Probably what Jamie Dornan and Dakota Johnson were saying to themselves as filming drew to a close, Fifty Shades Freed was always going to cop it.

The third and least satisfying of the long-awaited E. L. James adaptations, critics everywhere as it would appear indulged in their own sadomasochistic ritual by first going to see the film then writing about it. This latest accompanying the near-annual avalanche of scathing entreaties to seek out almost anything else, no discussion of the self-labelled climax can take place without figuring where the series went so wrong after the first fairly underrated sexual encounter.

An erotic though surprisingly tame romantic drama that focused on its leads’ burgeoning affaire and was willing to poke fun at itself, in large part due to the pair of semi-detached headliners, the latter films exist in an almost wholly unrecognisable universe. Jettisoning the fluctuating and not uninvolving power dynamics evocative of the only two decent scenes in this latest entry, the two most recent films contain nothing like Fifty Shades of Grey’s notable boardroom scene.

Funny, well-written, imparting much of what we needed to know about Dakota Johnson’s Anastasia Steele and (it must be said) supremely well lit, no segment in either successor has even held a candle to it, replacing dynamics little explored in such blockbuster cinema with shoddy car chases, kidnappings, helicopter crashes and outlandish episodes that are over as quickly as they began.

In many respects, Darker and Freed are actually much more akin to the James Bond series than any of the romantic feature-length escapades it seldom evokes. Filled with abrupt action sequences, beautiful people, fast cars, flights of fancy across Europe, a ludicrous villain, unrealistic expectations of romance and dialogue that isn’t recognisably human, the series, like Bond, is a genre unto itself.

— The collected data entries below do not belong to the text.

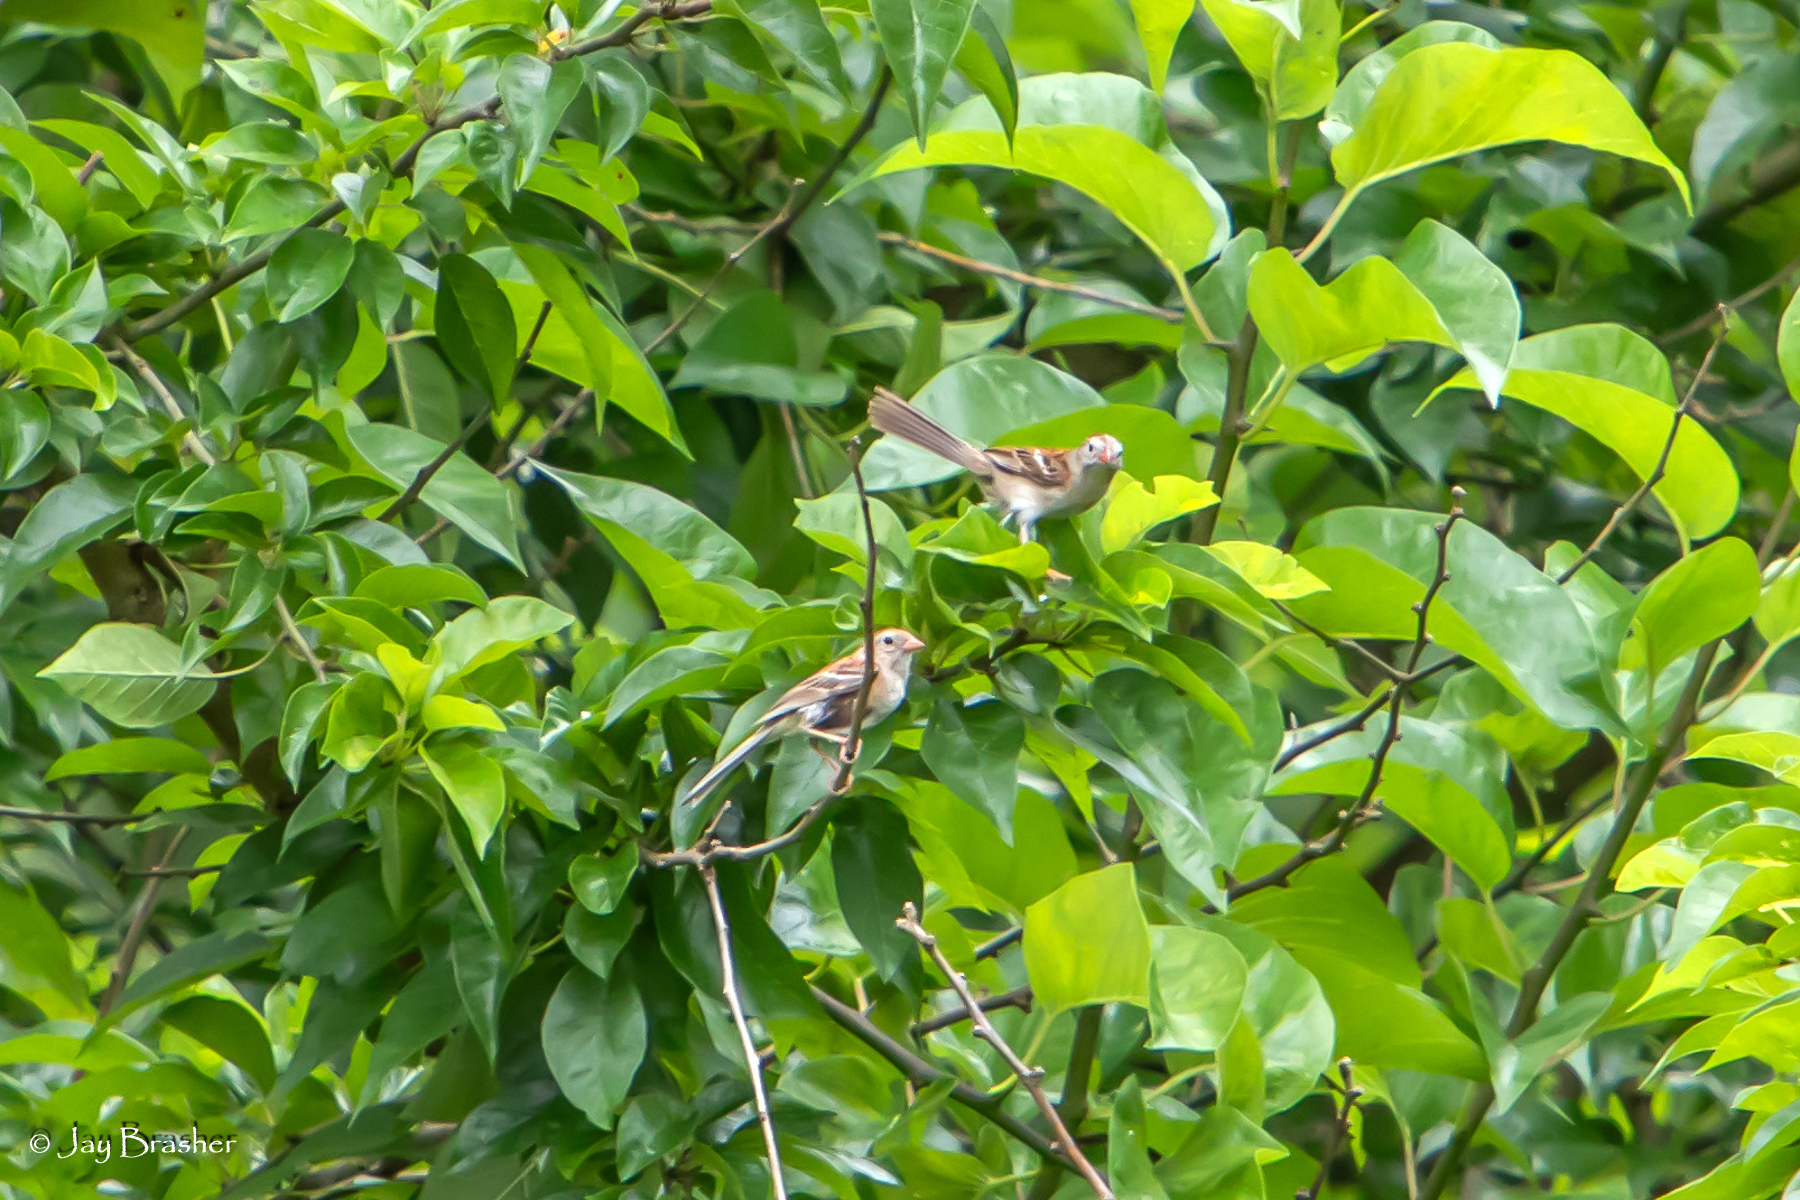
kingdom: Animalia
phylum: Chordata
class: Aves
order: Passeriformes
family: Passerellidae
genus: Spizella
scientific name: Spizella pusilla
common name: Field sparrow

Showing little to no interest in the impact of these outrageous events on anyone, the problem with Darker and Freed is that they are not romantic dramas, but thrillers, and bad ones at that. Freed, shot together with Darker, is a world apart from the first film and barely distinguishable from the second, regrettably ramping up its woeful theatrics rather than toning it down.

Having said this, Bond is crucially self-aware and comfortable in the genre it thrives in. Freed wants to be everything and you can’t have your ice-cream and eat it too, unless you are of course Anastasia and Christian and you’re in one of the only two good scenes in the movie. The actors for once at this juncture look like they’d not rather be just about anywhere else, assuring the audience for the last time that these movies aren’t supposed to be taken too seriously. The other noteworthy sequence takes place after a drunken evening for Christian and is reminiscent of the shifting power-plays that better characterised the first film.

Returning to that other orphaned man of mystery with an endless supply of suits, this author has argued that Bond, amongst else, should be assessed against the metrics of that series’ own canon, and it would be unfair to treat the Fifty Shades trilogy any different.

Light on the erotics the books are known for, Dornan singing “Maybe I’m Amazed” is possibly the one memorable takeaway. Packing more than one poorly judged montage and a post-credits sequence for which even this film’s creators should have known better, Freed just doesn’t invest the time in it’s central relationship as the regrettable carbon copies of Twlight’s characters, to which this series and its plotting owes no end of debt, flit about the screen as you try to remember their names and if they were even in the other films.

The debt these movies also owe to their very reluctant precursor The Fall, without which Dornan would never have been cast, must also be acknowledged. Starring Gillian Anderson and Dornan as a sexual sadist with an obsession for young brunettes whose pathological tendencies are partly ascribed to his childhood and the events which followed his being orphaned at a young age, the show, at least for it’s first two seasons, is nothing short of masterful. It is also a testament to just how brilliant an actor Dornan can be and how little scope he, and Johnson for that matter, were given throughout now three films to at all demonstrate that of which they are capable.

Notwithstanding the barrage of criticism Fifty Shades Freed will deservedly garner, those endeared to the series or books will likely have already made the decision as to whether or not they will see the film. Those who would rather do anything else, The Fall is an option.